The Little-Known Heartworm Symptoms

Why You Should Always be on the Lookout for this Silent Killer

The little-known heartworm disease is caused a parasite transmitted mainly by mosquitos. Although seemingly harmless at first glance, it can quickly gravitate to a life-threatening complication if left untreated for a long time. And all pets ( be they dogs, cats or otherwise ) are still at risk of this ailment, despite the fact that very efficient and potent control and preventive medication are available in the market. Fortunately, however, more pet owners are waking up to the realization that heartworm disease is majorly a surreptitious type of ailment rather than a boisterous one. In other words, you have to pay extra close attention to your pet to catch these symptoms early enough, which most often than not is almost impossible.

That being said, early signs of an imminent heartworm disease include; slight fatigue and excessive panting. This is then usually followed by extreme exercise intolerance, a stubborn cough that refuses to go away, then eventually sudden death. As you can see, none of above symptoms are exactly exclusive to heartworm disease, which makes the complication even harder to diagnose and treat. And considering that mosquitos usually spread the causative agent, then pets living in the tropics are generally at a higher risk than those in more temperate regions. Unlike you, pets are more exposed to bugs and insect bites hence the likelihood of being infected is also quite high.

Preventive Measures

The good news, amidst a haze of an almost hopeless situation, is that heartworm disease is easily preventable. For starters, put your pet on a preventative medication regimen throughout the year, especially if you live in an area that is rampant with mosquitos.

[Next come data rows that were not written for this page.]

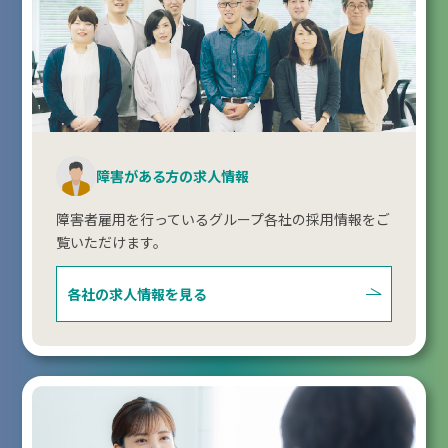
障害がある方の求人情報
障害者雇用を行っているグループ各社の採用情報をご
覧いただけます。
各社の求人情報を見る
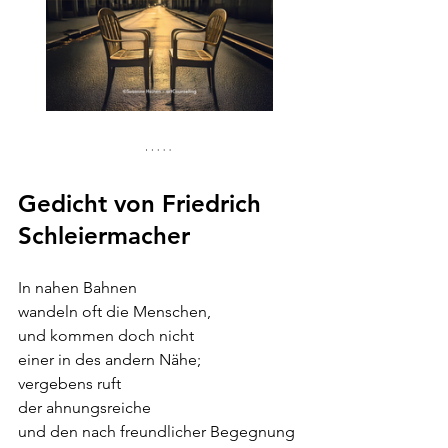
Gedicht von 
Friedrich 
Schleiermacher
In nahen Bahnen
wandeln oft die Menschen,
und kommen doch nicht
einer in des andern Nähe;
vergebens ruft
der ahnungsreiche
und den nach freundlicher Begegnung 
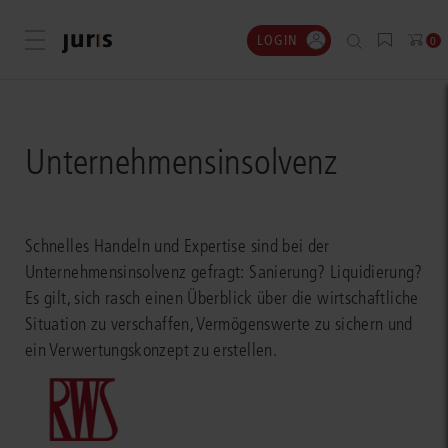
LOGIN
Menü öffnen
0
Unternehmensinsolvenz
Schnelles Handeln und Expertise sind bei der
Unternehmensinsolvenz gefragt: Sanierung? Liquidierung?
Es gilt, sich rasch einen Überblick über die wirtschaftliche
Situation zu verschaffen, Vermögenswerte zu sichern und
ein Verwertungskonzept zu erstellen.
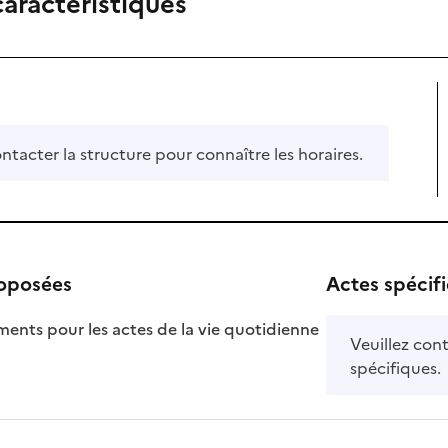
caractéristiques
ontacter la structure pour connaître les horaires.
roposées
Actes spécif
ts pour les actes de la vie quotidienne
Veuillez cont
nible
spécifiques.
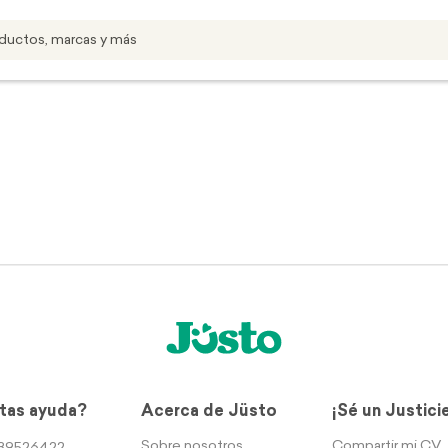
tas ayuda?
Acerca de Jüsto
¡Sé un Justici
Sobre nosotros
Compartir mi CV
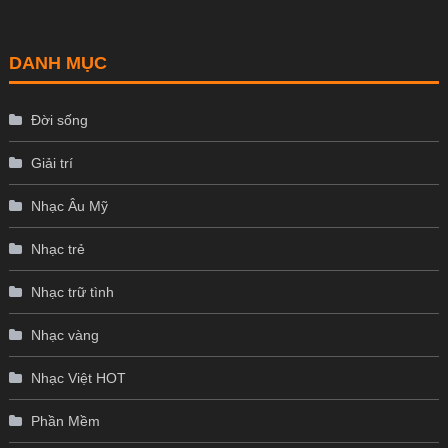
DANH MỤC
Đời sống
Giải trí
Nhạc Âu Mỹ
Nhạc trẻ
Nhạc trữ tình
Nhạc vàng
Nhạc Việt HOT
Phần Mềm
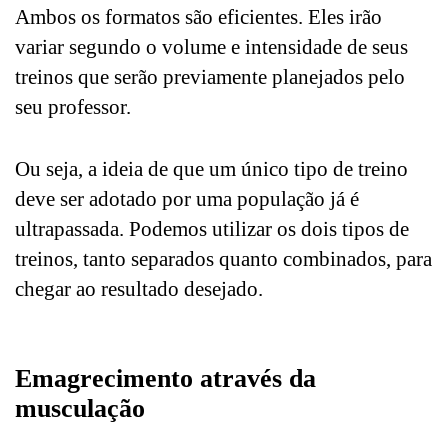
Ambos os formatos são eficientes. Eles irão
variar segundo o volume e intensidade de seus
treinos que serão previamente planejados pelo
seu professor.
Ou seja, a ideia de que um único tipo de treino
deve ser adotado por uma população já é
ultrapassada. Podemos utilizar os dois tipos de
treinos, tanto separados quanto combinados, para
chegar ao resultado desejado.
Emagrecimento através da
musculação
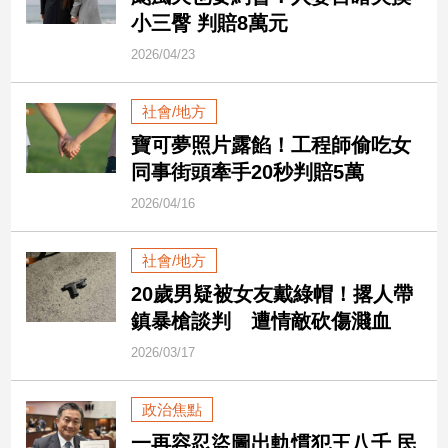
民
小三臀 判賠8萬元
調
2026/04/23
國
會
焦
社會/地方
點
寶可夢照片露餡！工程師偷吃女
同事街頭牽手20秒判賠5萬
觀
2026/04/16
點
社會/地方
兩
20歲男疑被女友戴綠帽！撂人帶
岸/
國
鎮暴槍談判 遭情敵砍傷濺血
際
2026/03/17
社
會/
地
政治焦點
方
一再容忍盜圖出軌慣犯王八千 民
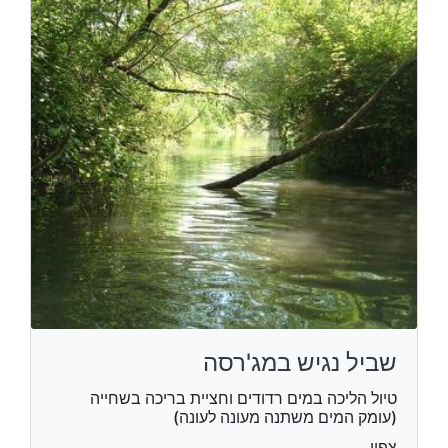
שביל נגיש במג'רסה
טיול הליכה במים רדודים וחציית בריכה בשחייה
(עומק המים משתנה מעונה לעונה)
צפון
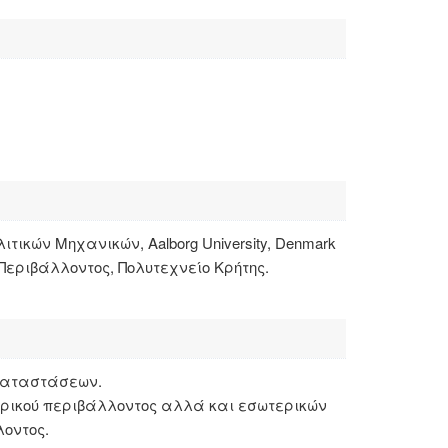
λιτικών Μηχανικών, Aalborg University, Denmark
εριβάλλοντος, Πολυτεχνείο Κρήτης.
γκαταστάσεων.
τερικού περιβάλλοντος αλλά και εσωτερικών
οντος.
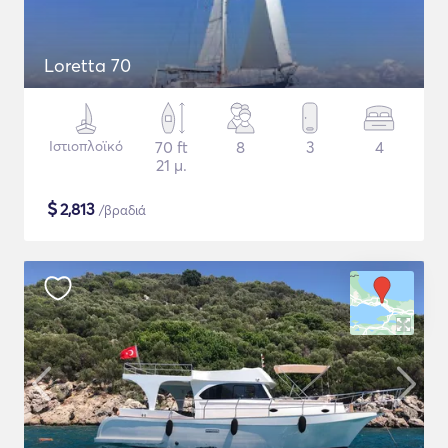
Loretta 70
Ιστιοπλοϊκό
70 ft
8
3
4
21 μ.
$
2,813
/βραδιά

Secondly, minimize your pet's exposure to mosquitos by keeping them indoors especially just after dusk when mosquitos are likely to be feeding. Most importantly, adopt an effective way of eliminating mosquitos around your home's vicinity by weeding tall grass, draining any stagnant water and making proper use of pesticides.

Testing and Diagnosis

Your vet can easily test whether your dog or cat is infected with the disease during the routine annual, bi-annually or monthly check-up. It is advisable to cultivate the habit of testing for this disease regularly especially considering its almost symptomless nature. A negative test, in such occasions, is always a good sign particularly if your dog is already on an all-year round prevention plan. Nonetheless, it is easy to treat heartworm disease if it is caught early enough.